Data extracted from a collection
-*-*-
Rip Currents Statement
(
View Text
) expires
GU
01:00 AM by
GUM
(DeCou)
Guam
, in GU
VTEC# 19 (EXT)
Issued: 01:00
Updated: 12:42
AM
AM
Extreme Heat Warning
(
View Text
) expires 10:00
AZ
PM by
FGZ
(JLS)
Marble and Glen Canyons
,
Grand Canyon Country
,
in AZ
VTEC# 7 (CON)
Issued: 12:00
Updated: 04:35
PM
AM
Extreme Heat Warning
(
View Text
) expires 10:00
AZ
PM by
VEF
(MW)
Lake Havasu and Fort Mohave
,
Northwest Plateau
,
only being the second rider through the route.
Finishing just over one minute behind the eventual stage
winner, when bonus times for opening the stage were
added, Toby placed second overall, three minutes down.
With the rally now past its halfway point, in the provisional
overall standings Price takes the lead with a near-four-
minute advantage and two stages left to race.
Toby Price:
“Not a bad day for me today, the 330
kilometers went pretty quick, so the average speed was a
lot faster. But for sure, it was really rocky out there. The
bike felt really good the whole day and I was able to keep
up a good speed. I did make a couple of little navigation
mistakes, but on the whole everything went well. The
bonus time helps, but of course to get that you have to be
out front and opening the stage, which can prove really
-*-*-
This calls for an exact transcription of every entry above.

▶ **Result of this task**
Rip Currents Statement
(
View Text
) expires
GU
01:00 AM by
GUM
(DeCou)
Guam
, in GU
VTEC# 19 (EXT)
Issued: 01:00
Updated: 12:42
AM
AM
Extreme Heat Warning
(
View Text
) expires 10:00
AZ
PM by
FGZ
(JLS)
Marble and Glen Canyons
,
Grand Canyon Country
,
in AZ
VTEC# 7 (CON)
Issued: 12:00
Updated: 04:35
PM
AM
Extreme Heat Warning
(
View Text
) expires 10:00
AZ
PM by
VEF
(MW)
Lake Havasu and Fort Mohave
,
Northwest Plateau
,
only being the second rider through the route.
Finishing just over one minute behind the eventual stage
winner, when bonus times for opening the stage were
added, Toby placed second overall, three minutes down.
With the rally now past its halfway point, in the provisional
overall standings Price takes the lead with a near-four-
minute advantage and two stages left to race.
Toby Price:
“Not a bad day for me today, the 330
kilometers went pretty quick, so the average speed was a
lot faster. But for sure, it was really rocky out there. The
bike felt really good the whole day and I was able to keep
up a good speed. I did make a couple of little navigation
mistakes, but on the whole everything went well. The
bonus time helps, but of course to get that you have to be
out front and opening the stage, which can prove really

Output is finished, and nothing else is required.